No - as others have mentioned, you'll have undefined behaviour due to both MyStruct potentially having different alignment than size_t
, and due to aliasing (you can only safely reinterpret_cast
the size_t
through char*
, unsigned char*
or std::byte*
). As of C++20, std::bitcast
is the recommended way to do this: std::bitcast<size_t>(some_MyStruct_object)
.
While the above's already been said by Red.Wave and nielsen, Red.Wave mentioned:
This will modify the result in case std::hash on built-in integrals is anything other than identity.
In practice, std::hash<size_t>
- to be best of my knowledge - is an identity hash function in clang, GCC, and MSVC++. Certainly in current and all vaguely recent versions of clang and GCC (I've just rechecked on godbolt). Thankfully they use prime numbers for bucket count, so it doesn't matter. But MSVC++ has historically (and I imagine still, but godbolt won't execute code under MSVC++) used powers-of-two for bucket count, so it does matter.
On MSVC++ and any other implementation with power-of-two bucket count, the simple bitcast approach will create terrible hash table collisions. When the hash function returns a number it is folded into the bucket_count by masking with the number of buckets - 1, which effectively only uses however many of the least-significant bits are necessary to identify a bucket (for 64 buckets -> 6 bits, for 128 buckets -> 7 bits etc.).
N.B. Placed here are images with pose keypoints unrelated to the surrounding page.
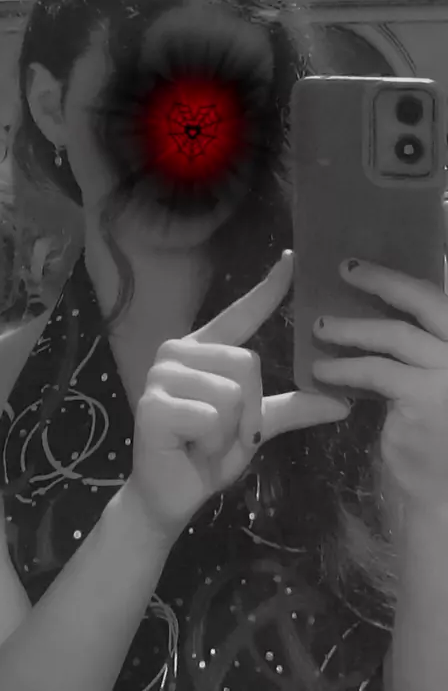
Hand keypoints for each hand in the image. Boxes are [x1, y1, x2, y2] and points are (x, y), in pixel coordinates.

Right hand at [132, 251, 348, 537]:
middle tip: (226, 435)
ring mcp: (161, 375)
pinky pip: (211, 417)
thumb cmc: (209, 453)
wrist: (170, 496)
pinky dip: (213, 444)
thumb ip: (292, 408)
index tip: (292, 259)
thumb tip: (343, 403)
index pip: (240, 313)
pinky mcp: (152, 405)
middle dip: (249, 410)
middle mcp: (178, 352)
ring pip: (232, 392)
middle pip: (248, 362)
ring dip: (231, 431)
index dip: (267, 288)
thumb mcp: (257, 426)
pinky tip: (192, 450)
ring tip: (207, 443)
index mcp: (204, 349)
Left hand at [312, 258, 447, 506]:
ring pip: (396, 334)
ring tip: (320, 326)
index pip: (441, 298)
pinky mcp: (427, 396)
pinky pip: (377, 370)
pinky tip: (322, 369)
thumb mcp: (437, 378)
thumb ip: (422, 345)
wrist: (445, 492)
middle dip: (384, 280)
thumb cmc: (439, 434)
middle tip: (345, 268)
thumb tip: (381, 307)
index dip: (407, 277)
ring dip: (352, 328)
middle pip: (428, 300)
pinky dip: (346, 367)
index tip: (369, 262)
To try to make this clearer, say your MyStruct
object has values {ab, cd, ef, gh, ij, pad1, pad2, pad3} - where the two-letter combinations represent 2-digit hex value representations of your uint8_t
s, and your hash table bucket_count is currently 256. You hash your object and end up with - it your system is little endian - FFFF'FFij'ghef'cdab. Then you mask out the low order 8 bits to get a 0..255 bucket index. Only that byte - ab - from your MyStruct
object will affect the bucket you hash/mask to. If your data was {1, 2, 3, 4, 5}, {1, 202, 18, 48, 2}, {1, 7, 27, 87, 85}, {1, 48, 26, 58, 16} -> all those entries would collide at bucket 1. Your hash table then performs like a linked list. If - with your endianness - padding bytes are moved into less signficant bit positions in the size_t
, they won't contribute in the slightest to randomise/dispersing your bucket usage.
While it's reasonable to first generate a size_t
value from MyStruct
with a bitcast
, you may want to then perform some actual, meaningful hashing on it. As mentioned, you typically can't simply invoke std::hash<size_t>()
on it, as that's often an identity hash. So, find an SO question or reference with a decent hash for size_t
, or use something like the the Intel CRC instruction _mm_crc32_u64
.
(Because these things are tricky and implementation choices sometimes surprising, when you have reason to care about performance, it's generally a good idea to measure collision chain lengths with your data and hash function, to ensure you don't have unexpected collision rates.)